#### [TASK BRIEF]
Read through the lines below and copy the ones holding the string "caption".

#### [EXTRACTED MATERIAL]

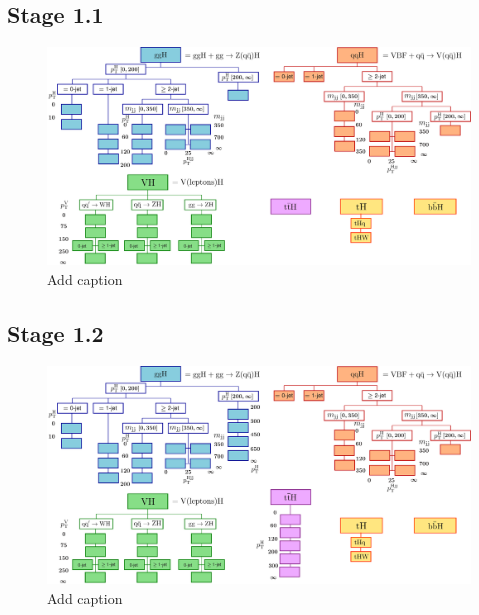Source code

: \subsection{Stage 1.1}
\begin{figure}[htb!]
  \centering
  \includegraphics[width=1\linewidth]{Figures/app_merging_schemes/stage1p1.pdf}
  \caption[Schematic of the STXS stage 1.1 binning scheme]
  {
    Add caption
  }
  \label{fig:stxs_schematic_stage1p1}
\end{figure}

\FloatBarrier
\subsection{Stage 1.2}
\begin{figure}[htb!]
  \centering
  \includegraphics[width=1\linewidth]{Figures/app_merging_schemes/stage1p2.pdf}
  \caption[Schematic of the STXS stage 1.2 binning scheme]
  {
    Add caption
  }
  \label{fig:stxs_schematic_stage1p2}
\end{figure}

#### [TASK SOLUTION]
  \caption[Schematic of the STXS stage 1.1 binning scheme]
    Add caption
  \caption[Schematic of the STXS stage 1.2 binning scheme]
    Add caption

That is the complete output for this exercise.